§ **SOURCE DOCUMENT**
Reputation:
A colleague wrote this piece of SQL (SQL Server 2012):
SELECT
a.account_id
,(SELECT SUM(e.amount)
FROM event e
WHERE e.event_type_id <> 47
AND e.master_comm_id = (SELECT c.comm_id
FROM comm c
WHERE c.item_id = a.item_id
AND c.comp_type_id = 20
AND c.comm_type_id = 485))
FROM account a
However, there are cases where there are multiple master_comm_ids against an event, and so the query fails (Subquery returned more than 1 value. This is not permitted when the subquery follows =, !=, <, <= , >, >= or when the subquery is used as an expression.). I only want the first master_comm_id, ie. the MIN one.
I have looked at various similar questions and attempted various things to achieve this (using MIN or ROW_NUMBER and rearranging the query to use joins etc) but I must be missing something obvious as everything has either resulted in SQL errors or the wrong data or not fixed the issue.
Can anyone help me just find the min master_comm_id to then use in the subquery?
Upvotes: 0
Views: 2363
Reputation: 13949
SELECT a.account_id,
oa.[amount]
FROM account a
OUTER APPLY (
SELECT SUM(e.amount) [amount]
FROM event e
WHERE e.event_type_id <> 47
AND EXISTS (
SELECT 1
FROM comm c
WHERE e.master_comm_id = c.comm_id
AND c.item_id = a.item_id
AND c.comp_type_id IN (20, 485)
)
) oa
if what you're saying about I only want the first master_comm_id, ie. the MIN one.
means you only want the sum from the min(master_comm_id)

§ **DATA EXCERPTS**
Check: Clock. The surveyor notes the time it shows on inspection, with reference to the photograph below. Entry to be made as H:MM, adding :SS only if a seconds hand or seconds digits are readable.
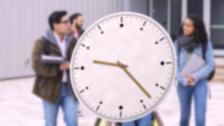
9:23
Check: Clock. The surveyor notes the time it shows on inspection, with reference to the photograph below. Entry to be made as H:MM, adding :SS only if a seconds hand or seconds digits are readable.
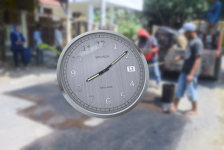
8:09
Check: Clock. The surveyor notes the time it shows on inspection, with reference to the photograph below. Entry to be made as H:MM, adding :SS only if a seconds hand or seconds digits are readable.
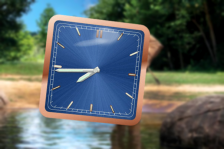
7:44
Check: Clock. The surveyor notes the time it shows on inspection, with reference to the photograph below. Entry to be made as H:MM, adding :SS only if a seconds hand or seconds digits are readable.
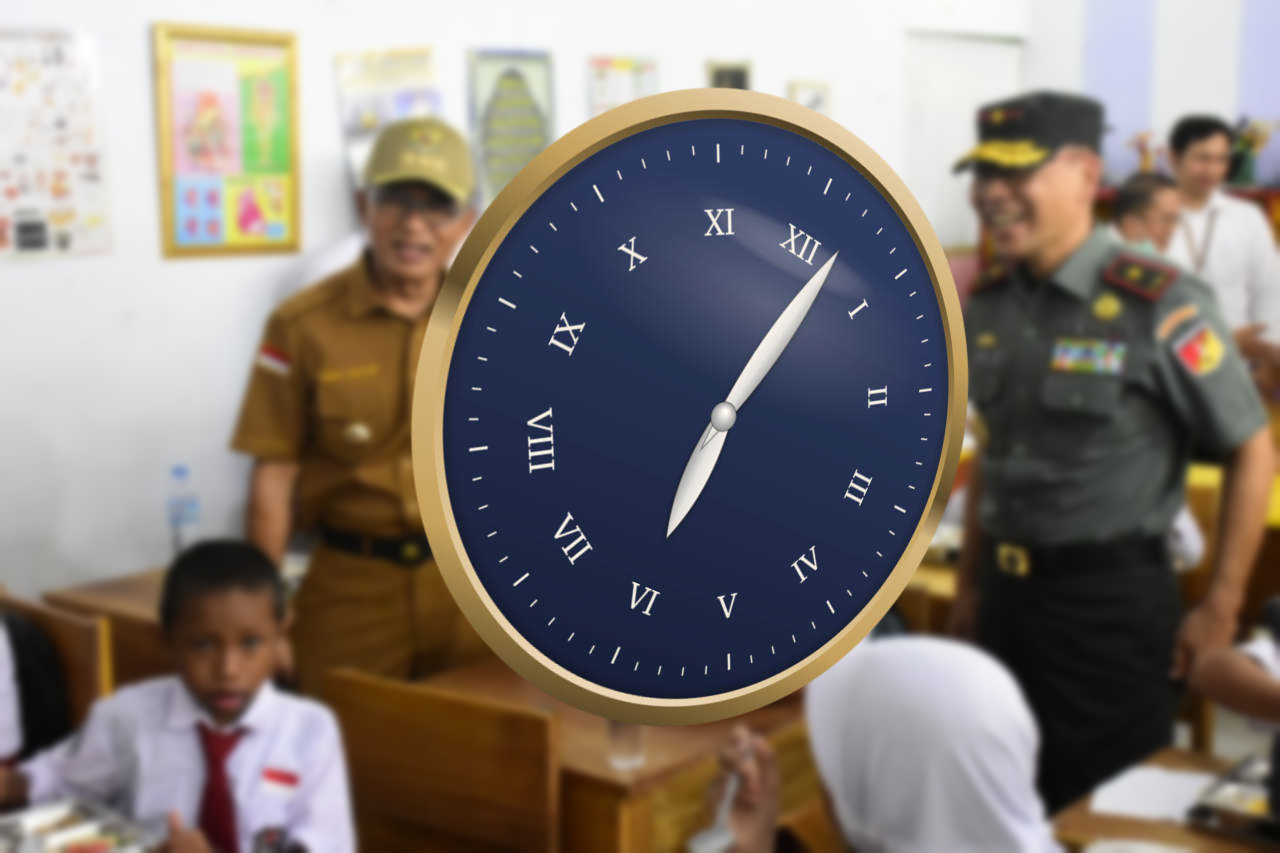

---

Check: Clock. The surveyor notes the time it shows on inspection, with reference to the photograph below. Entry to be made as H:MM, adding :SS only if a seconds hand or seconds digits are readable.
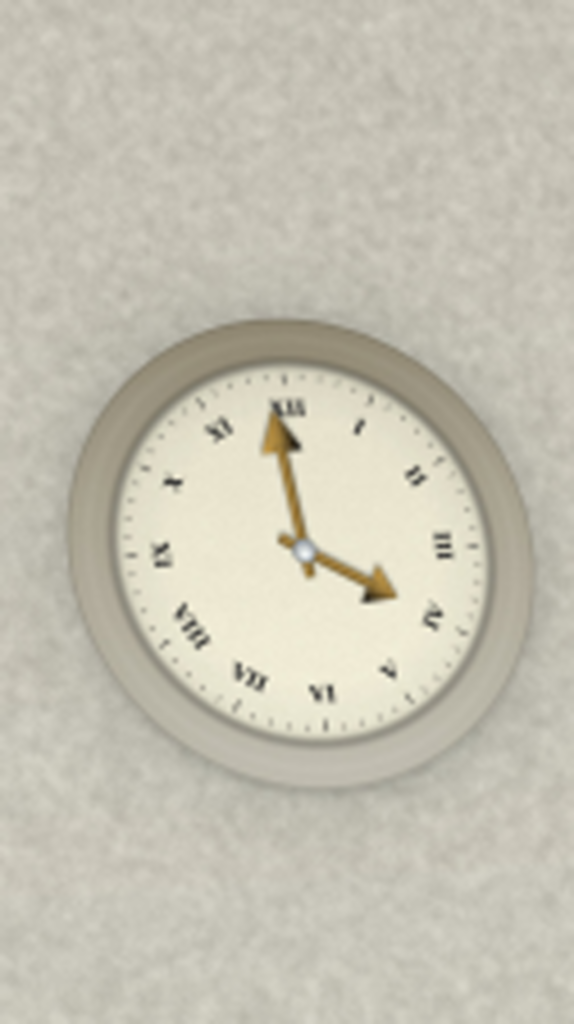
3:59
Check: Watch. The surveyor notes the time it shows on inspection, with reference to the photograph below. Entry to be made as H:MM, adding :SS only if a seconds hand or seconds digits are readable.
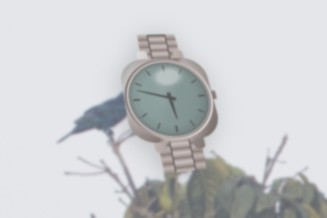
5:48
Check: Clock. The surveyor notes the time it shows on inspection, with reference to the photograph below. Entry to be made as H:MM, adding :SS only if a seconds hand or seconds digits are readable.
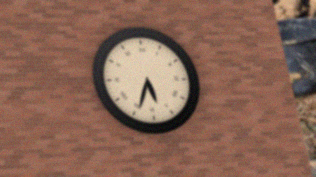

...

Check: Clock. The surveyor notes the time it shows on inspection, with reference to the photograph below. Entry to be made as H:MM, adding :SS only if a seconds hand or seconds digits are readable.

§ **OBJECTIVE 1**
From the SQL thread, return the passage starting at "I have looked" and ending at "fixed the issue.".
§ **OBJECTIVE 2**
Answer yes or no to each statement about the SQL thread, and quote the words from the thread that settle it: (a) The colleague's query was written for SQL Server 2012. (b) The asker wants the largest master_comm_id. (c) The thread has been viewed 2363 times.

§ **COMPLETE RESPONSE 1**
I have looked at various similar questions and attempted various things to achieve this (using MIN or ROW_NUMBER and rearranging the query to use joins etc) but I must be missing something obvious as everything has either resulted in SQL errors or the wrong data or not fixed the issue.

§ **COMPLETE RESPONSE 2**
(a) Yes: "A colleague wrote this piece of SQL (SQL Server 2012)"
(b) No: "I only want the first master_comm_id, ie. the MIN one."
(c) Yes: "Views: 2363"